Buscando a origem deste As formas do mar: poesia contemporânea chinesa, lembro de um breve encontro que tive com o querido poeta Hu Xudong na sua última passagem por São Paulo. Enquanto bebíamos e conversávamos, ele sempre animado e provocador, Hu me perguntou sobre as minhas leituras de poetas chineses contemporâneos. Normalmente nossas trocas versavam muito mais sobre a poesia brasileira, ou sobre anedotas e piadas de suas passagens pelo Brasil, mas quase nunca sobre a poesia escrita na China. Admiti para o Hu que, apesar dos amigos chineses que fizera nos últimos anos, não conhecia quase nada da literatura produzida no país. Para não revelar a minha completa ignorância, lembrei que gostara muito da biografia escrita pelo poeta Bei Dao, Open City Gates, que eu lera em tradução para o inglês, e que me levara também a comprar uma antologia da sua poesia, hoje publicada no Brasil pela editora Moinhos. Diante da minha resposta, Hu deu uma de suas risadas e me respondeu dizendo que Bei Dao era “o poeta chinês contemporâneo preferido dos ocidentais”, o nome sempre lembrado quando ele perguntava sobre poesia chinesa aos seus amigos brasileiros ou americanos.

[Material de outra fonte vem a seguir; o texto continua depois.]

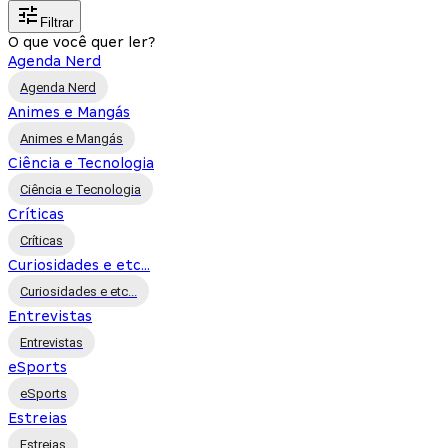
Filtrar
O que você quer ler?
Agenda Nerd
Agenda Nerd
Animes e Mangás
Animes e Mangás
Ciência e Tecnologia
Ciência e Tecnologia
Críticas
Críticas
Curiosidades e etc...
Curiosidades e etc...
Entrevistas
Entrevistas
eSports
eSports
Estreias
Estreias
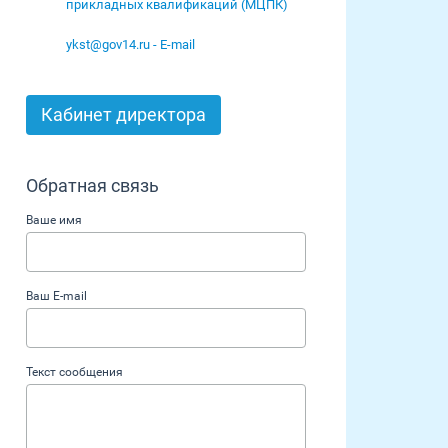
прикладных квалификаций (МЦПК)
ykst@gov14.ru - E-mail
Кабинет директора
Обратная связь
Ваше имя
Ваш E-mail
Текст сообщения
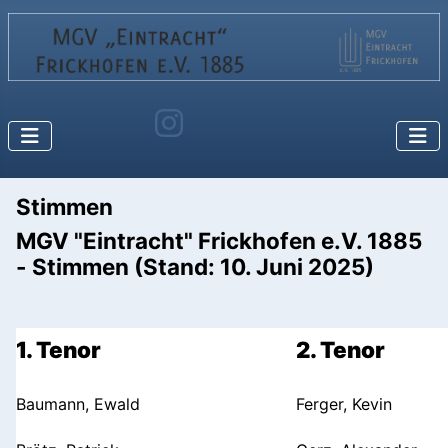
Stimmen
MGV "Eintracht" Frickhofen e.V. 1885
- Stimmen (Stand: 10. Juni 2025)
1. Tenor
2. Tenor
Baumann, Ewald
Ferger, Kevin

Algum tempo depois, pensando em nossa conversa, estas palavras, “o poeta chinês contemporâneo preferido dos ocidentais”, passaram a ecoar para mim como uma espécie de provocação. O riso de Hu quando respondi à sua pergunta me lembrou do riso irônico e involuntário que dou quando algum amigo estrangeiro comenta estar lendo poesia brasileira contemporânea e completa com nomes como João Cabral de Melo Neto, Hilda Hilst ou Augusto de Campos, todos tecnicamente contemporâneos — Augusto de Campos inclusive escrevendo e publicando em seu Instagram nos últimos anos –, mas todos também distantes o bastante da minha geração para que eu não os veja exatamente como meus contemporâneos, e certamente não como participantes da mesma cena poética na qual eu aprendi a ler poesia. Nos 25 anos entre a geração de Bei Dao e a de Hu, a China passou por transformações consideráveis, tanto política quanto culturalmente. Basta, neste sentido, lembrarmos que Bei Dao é um poeta fortemente marcado pela experiência violenta da Revolução Cultural chinesa, enquanto Hu nasceu há dois anos do fim deste período convoluto da história do país.

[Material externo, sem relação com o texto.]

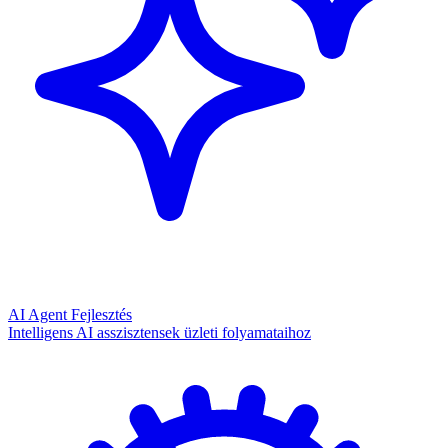
AI Agent Fejlesztés
Intelligens AI asszisztensek üzleti folyamataihoz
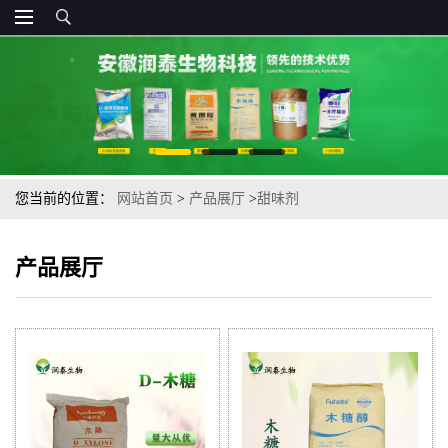
您当前的位置：
网站首页
>
产品展厅
>
甜味剂
产品展厅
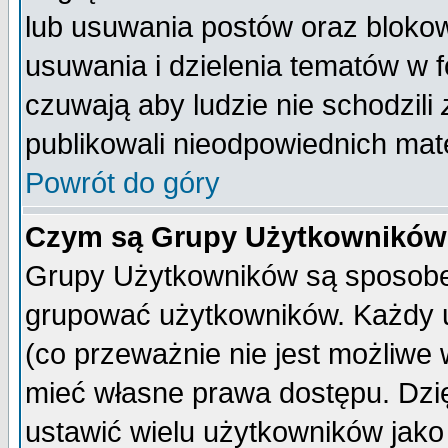
lub usuwania postów oraz bloko
usuwania i dzielenia tematów w 
czuwają aby ludzie nie schodzili
publikowali nieodpowiednich mate
Powrót do góry
Czym są Grupy Użytkownikó
Grupy Użytkowników są sposobem
grupować użytkowników. Każdy u
(co przeważnie nie jest możliwe
mieć własne prawa dostępu. Dzi
ustawić wielu użytkowników jako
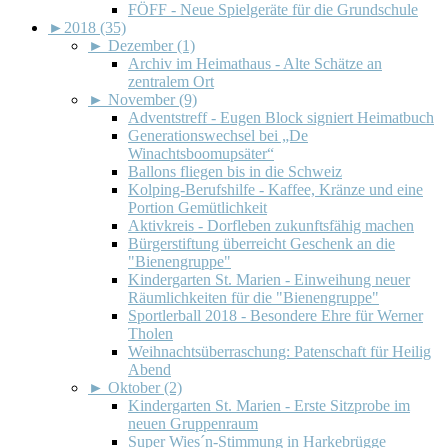
FÖFF - Neue Spielgeräte für die Grundschule
►
2018 (35)
►
Dezember (1)
Archiv im Heimathaus - Alte Schätze an
zentralem Ort
►
November (9)
Adventstreff - Eugen Block signiert Heimatbuch
Generationswechsel bei „De
Winachtsboomupsäter“
Ballons fliegen bis in die Schweiz
Kolping-Berufshilfe - Kaffee, Kränze und eine
Portion Gemütlichkeit
Aktivkreis - Dorfleben zukunftsfähig machen
Bürgerstiftung überreicht Geschenk an die
"Bienengruppe"
Kindergarten St. Marien - Einweihung neuer
Räumlichkeiten für die "Bienengruppe"
Sportlerball 2018 - Besondere Ehre für Werner
Tholen
Weihnachtsüberraschung: Patenschaft für Heilig
Abend
►
Oktober (2)
Kindergarten St. Marien - Erste Sitzprobe im
neuen Gruppenraum
Super Wies´n-Stimmung in Harkebrügge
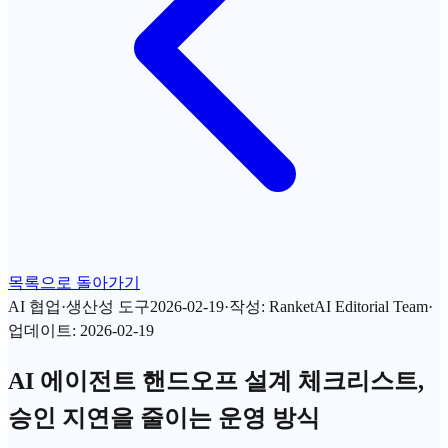
목록으로 돌아가기
AI 협업·생산성 도구
2026-02-19
·
작성
:
RanketAI Editorial Team
·
업데이트
:
2026-02-19
AI 에이전트 핸드오프 설계 체크리스트,
승인 지연을 줄이는 운영 방식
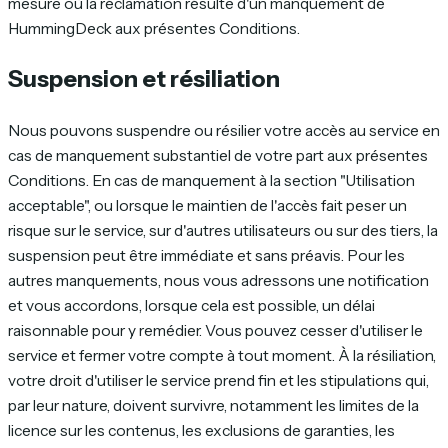
mesure où la réclamation résulte d'un manquement de
HummingDeck aux présentes Conditions.
Suspension et résiliation
Nous pouvons suspendre ou résilier votre accès au service en
cas de manquement substantiel de votre part aux présentes
Conditions. En cas de manquement à la section "Utilisation
acceptable", ou lorsque le maintien de l'accès fait peser un
risque sur le service, sur d'autres utilisateurs ou sur des tiers, la
suspension peut être immédiate et sans préavis. Pour les
autres manquements, nous vous adressons une notification
et vous accordons, lorsque cela est possible, un délai
raisonnable pour y remédier. Vous pouvez cesser d'utiliser le
service et fermer votre compte à tout moment. À la résiliation,
votre droit d'utiliser le service prend fin et les stipulations qui,
par leur nature, doivent survivre, notamment les limites de la
licence sur les contenus, les exclusions de garanties, les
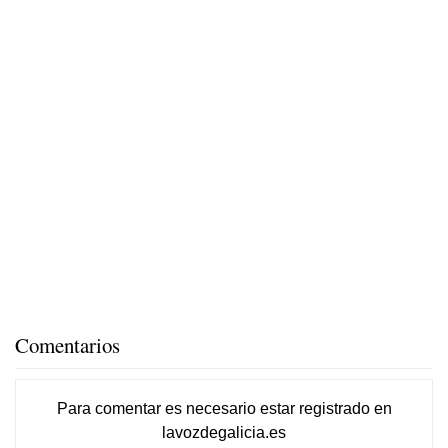
Comentarios
Para comentar es necesario
estar registrado
en
lavozdegalicia.es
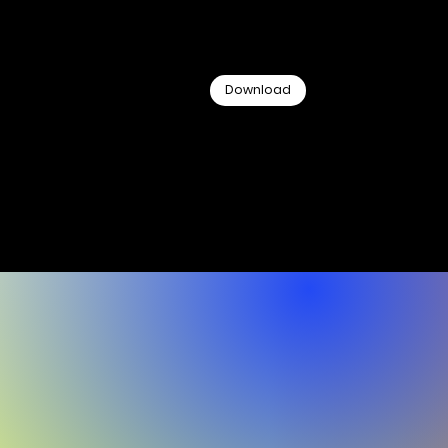
moya product catalogus.
5.9MB
Download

Ademais, Bei Dao se tornou o poeta chinês “preferido dos ocidentais” em parte por ter passado grande parte da sua vida exilado no ocidente, onde se tornou uma importante voz dissidente e pró democracia. Hu, por sua vez, se formou como poeta em uma pujante cena literária da Universidade de Pequim, onde posteriormente se tornou professor de Literatura Comparada, e conheceu o ocidente em um momento no qual a China se abria para mais trocas culturais, o que permitiu a sua participação em festivais e residências literárias mundo a fora, além de uma estadia como professor no Instituto Confúcio da Universidade de Brasília. São experiências de mundo, e da própria história chinesa recente, bastante diversas e que obviamente se abrem para poéticas diferentes. Ambas as experiências são, claro, importantes e verdadeiras e nos ajudam pelo contraste entender a complexidade do mundo em que vivemos. Sobre a geração de Bei Dao, ou seja, poetas nascidos nos anos 1940 e 1950, mas se estendendo até os anos 1960, temos publicada no Brasil a antologia Um barco remenda o mar (Martins Fontes, 2007), organizada e traduzida por Yao Feng e Régis Bonvicino.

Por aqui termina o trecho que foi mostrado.